E-commerce Data Analysis Part Two - Customer Cohort Analysis
12 Nov 2020Introduction:
In E-commerce Data Series Part Two, we will mainly focus on customer cohort analysis. In part one, we already went through data cleaning process, so we would follow the same steps here. There are many benefits to adopt cohort analysis. In my personal opinion, the main goal we are trying to achieve in Cohort Analysis is form a better understanding of how customer behavior have affect on business.
In this Ecommerce case, we would like to know:
- How much revenue new customers bring to the business compared to the existing customers?
- What’s the customer retention rate for different cohort group?
Why these two question is so important to this business? Because it’s more expensive to acquire a new customer than keeping a warm customer who pruchased items on the business. We would love to see our customer base expanding over time and re-curring revenue increasing.
Table Of Content:
- Data Wrangling
- New vs. Existing Customer
- Cohort Analysis
Data Wrangling - Exploratory Data Analysis
# Setting up the environment
import pandas as pd
import numpy as np
import datetime as dt
import matplotlib.pyplot as plt
from operator import attrgetter
import seaborn as sns
import matplotlib.colors as mcolors
# Import Data
data = pd.read_csv("OnlineRetail.csv",engine="python")
data.info()
# Change InvoiceDate data type
data['InvoiceDate'] = pd.to_datetime(data['InvoiceDate'])
# Convert to InvoiceDate hours to the same mid-night time.
data['date']=data['InvoiceDate'].dt.normalize()
# Summerize the null value in dataframe.
print(data.isnull().sum())
# Missing values percentage
missing_percentage = data.isnull().sum() / data.shape[0] * 100
<class 'pandas.core.frame.DataFrame'>
RangeIndex: 541909 entries, 0 to 541908
Data columns (total 8 columns):
InvoiceNo 541909 non-null object
StockCode 541909 non-null object
Description 540455 non-null object
Quantity 541909 non-null int64
InvoiceDate 541909 non-null object
UnitPrice 541909 non-null float64
CustomerID 406829 non-null float64
Country 541909 non-null object
dtypes: float64(2), int64(1), object(5)
memory usage: 33.1+ MB
InvoiceNo 0
StockCode 0
Description 1454
Quantity 0
InvoiceDate 0
UnitPrice 0
CustomerID 135080
Country 0
date 0
dtype: int64
data.loc[data.CustomerID.isnull(), ["UnitPrice", "Quantity"]].describe()
UnitPrice | Quantity | |
---|---|---|
count | 135080.000000 | 135080.000000 |
mean | 8.076577 | 1.995573 |
std | 151.900816 | 66.696153 |
min | -11062.060000 | -9600.000000 |
25% | 1.630000 | 1.000000 |
50% | 3.290000 | 1.000000 |
75% | 5.450000 | 3.000000 |
max | 17836.460000 | 5568.000000 |
It is fair to say ‘UnitePirce’ and ‘Quantity’ column shows extreme outliers.
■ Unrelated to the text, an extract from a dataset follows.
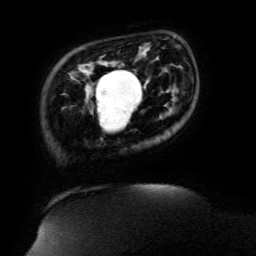
Breast MRI (dynamic contrast-enhanced), one axial slice. Slice 26 of 134 in the series (ordered by position). Cropped to one breast. Dynamic contrast-enhanced series, time point 2 of 6 at this slice position (early post-contrast). 3 T. TE 4.8 ms, TR 9 ms. 1.2 mm slice thickness. 256 × 256 image matrix, field of view 190 × 190 mm. Female patient.
Structures marked on this image (semi-automatic segmentation, software-assisted and operator-edited):
- enhancing-tissue mask used for the functional tumour volume (all voxels passing the contrast-enhancement thresholds inside the analysis volume; usually the tumour): bounding box (x1, y1, x2, y2) in pixels: (95, 70, 136, 118)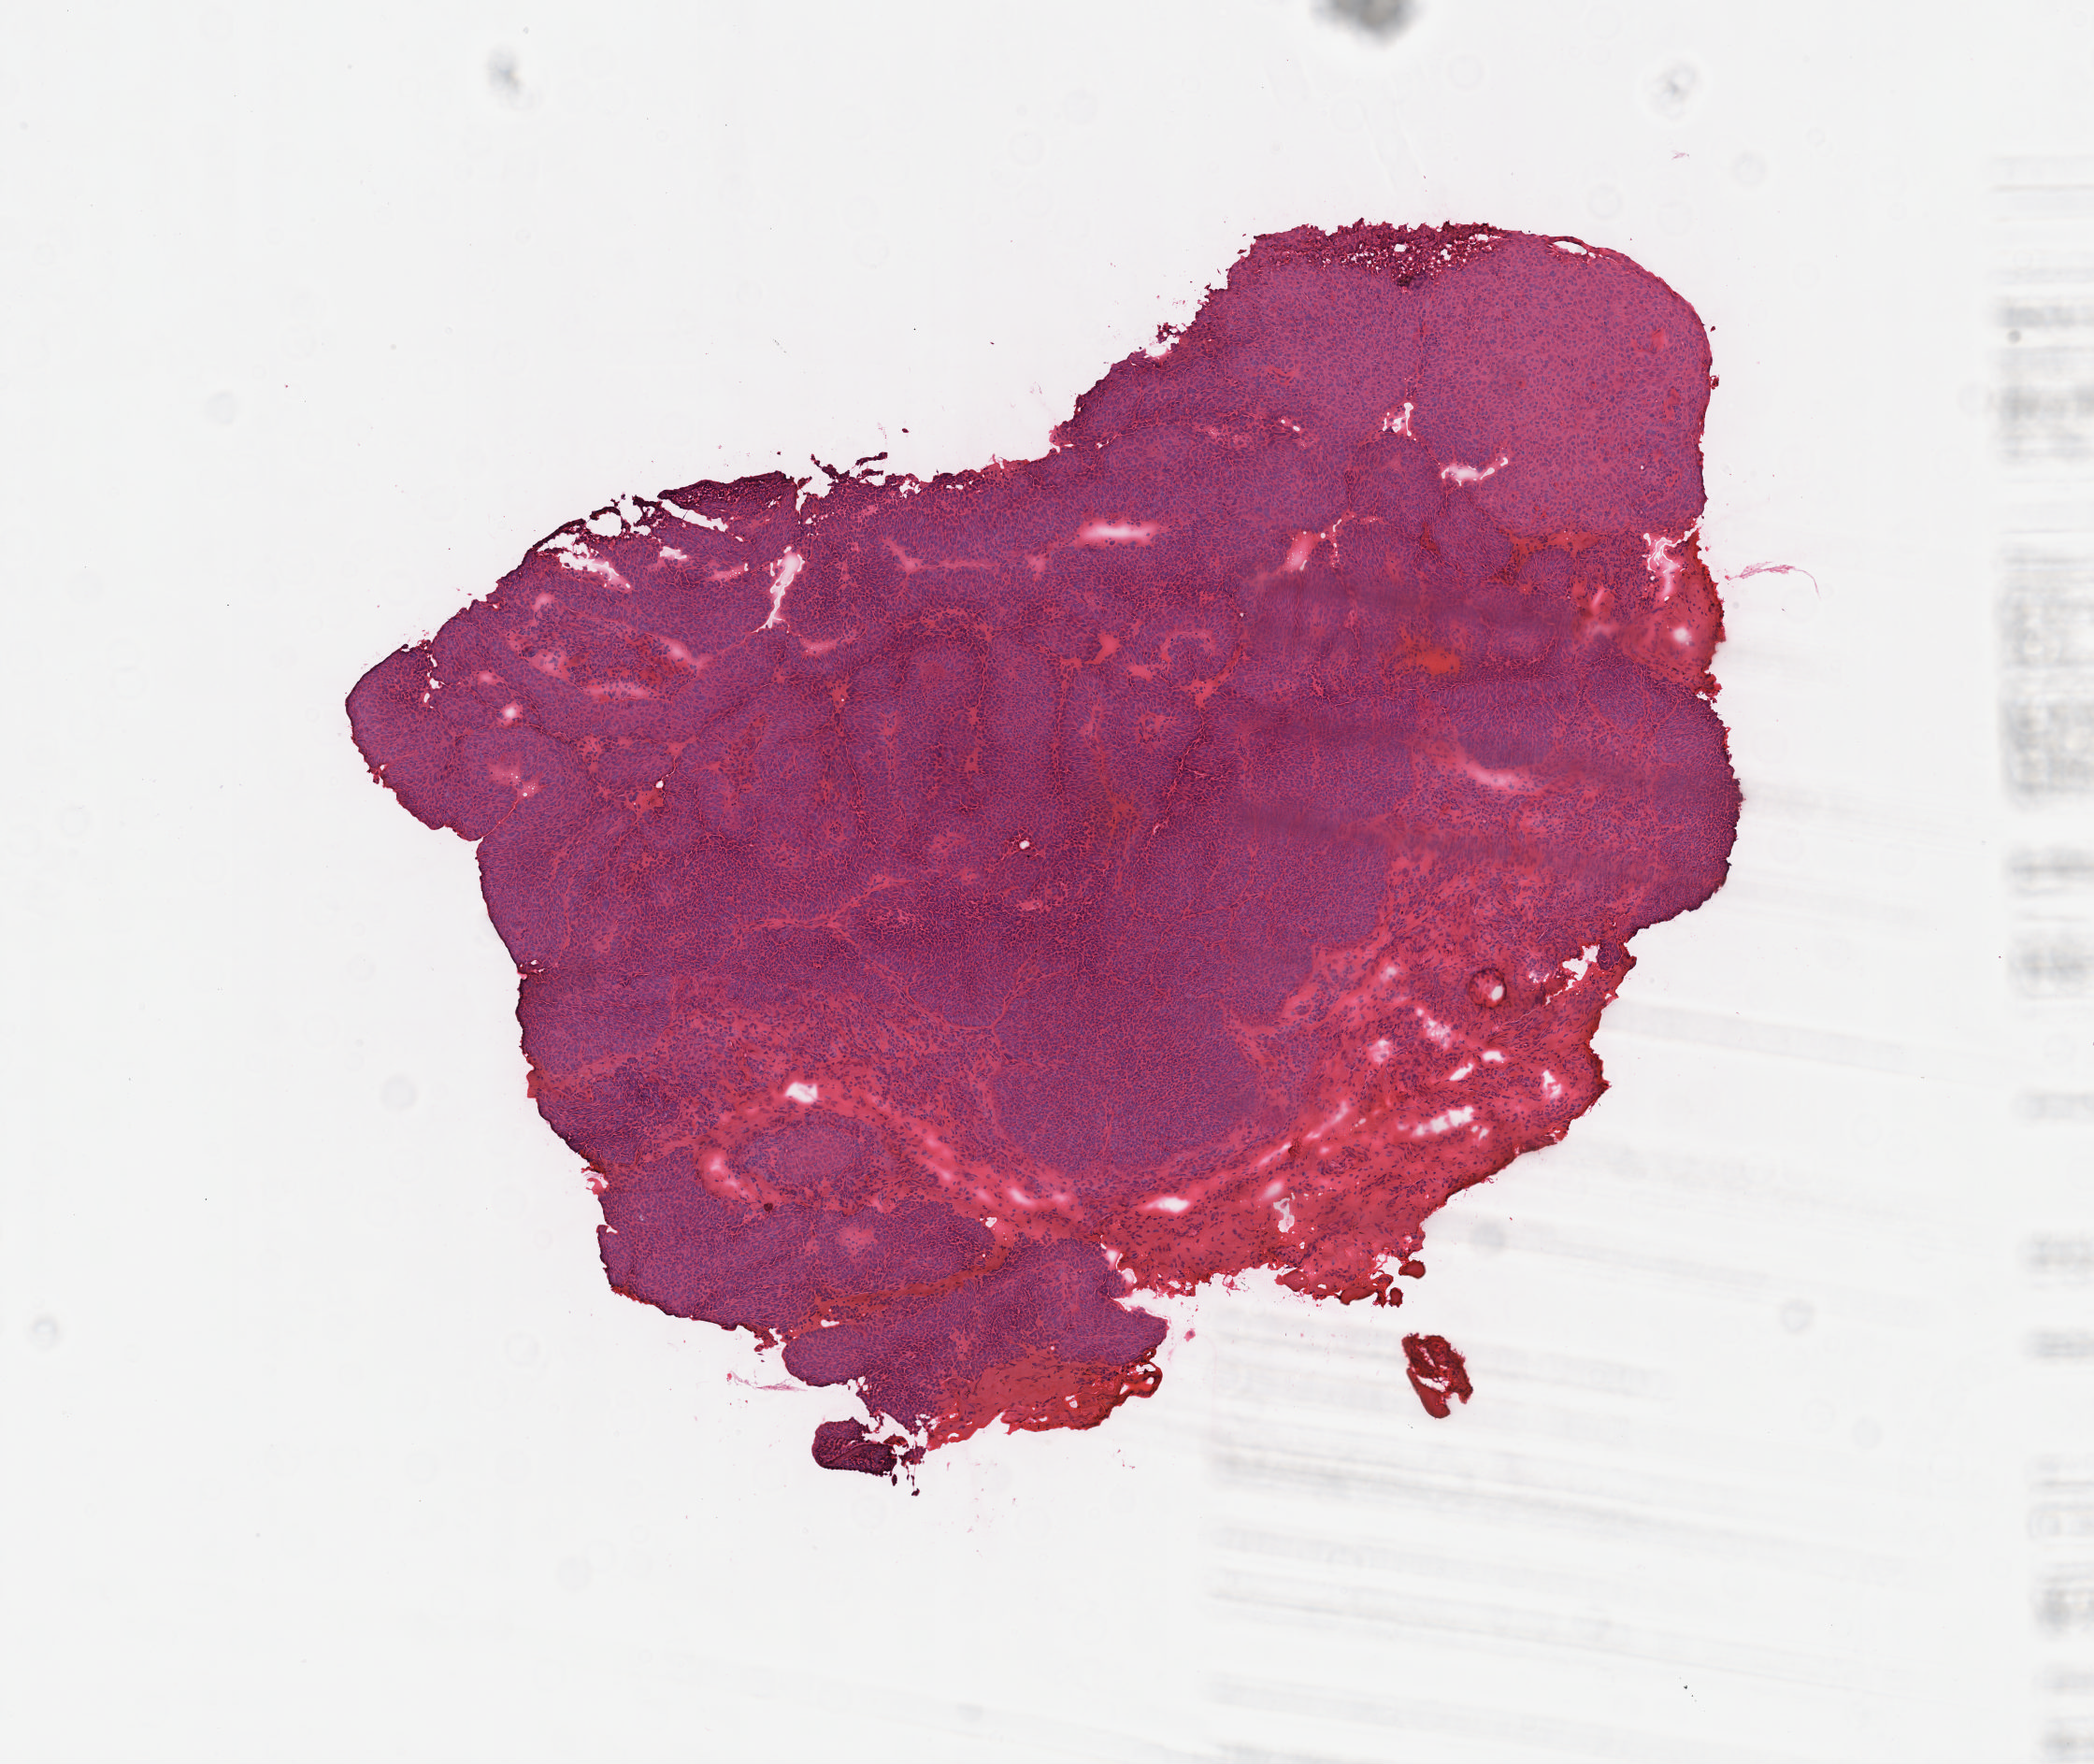
Whole-slide histology image, Hematoxylin and eosin (H&E) stained — shown as a low-resolution overview of the whole scanned area (about 4.5 x 3.8 mm, acquisition: 40x scan). Frozen section from the top of the tissue portion. Primary tumour sample from the head and neck. Patient: male, age at initial diagnosis 69 years. Histologic grade: G3 (poorly differentiated). Slide review estimates, as recorded: tumour cells 80%, tumour nuclei 80%, normal cells 0%, stromal cells 20%, necrosis 0%. Inflammatory infiltration, as recorded: lymphocyte infiltration 3%, monocyte infiltration 1%, neutrophil infiltration 4%.
Laterality: right. AJCC pathologic stage: I (7th edition). Pathologic diagnosis: Basaloid squamous cell carcinoma (larynx, NOS).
As we need to use historical purhcase price and quantity to make sale forcast in the future, these outliers can be disruptive. Therefore, let us dorp of the null values. Besides dropping all the missing values in description column. How about the hidden values? like ‘nan’ instead of ‘NaN’. In the next following steps we will drop any rows with ‘nan’ and ‘’ strings in it.
Data Cleaning - Dropping Rows With Missing Values
# Can we find any hidden Null values? "nan"-Strings? in Description
data.loc[data.Description.isnull()==False, "lowercase_descriptions"] = data.loc[
data.Description.isnull()==False,"Description"].apply(lambda l: l.lower())
data.lowercase_descriptions.dropna().apply(
lambda l: np.where("nan" in l, True, False)).value_counts()
False 539724
True 731
Name: lowercase_descriptions, dtype: int64
# How about "" in Description?
data.lowercase_descriptions.dropna().apply(
lambda l: np.where("" == l, True, False)).value_counts()
False 540455
Name: lowercase_descriptions, dtype: int64
# Transform "nan" toward "NaN"
data.loc[data.lowercase_descriptions.isnull()==False, "lowercase_descriptions"] = data.loc[
data.lowercase_descriptions.isnull()==False, "lowercase_descriptions"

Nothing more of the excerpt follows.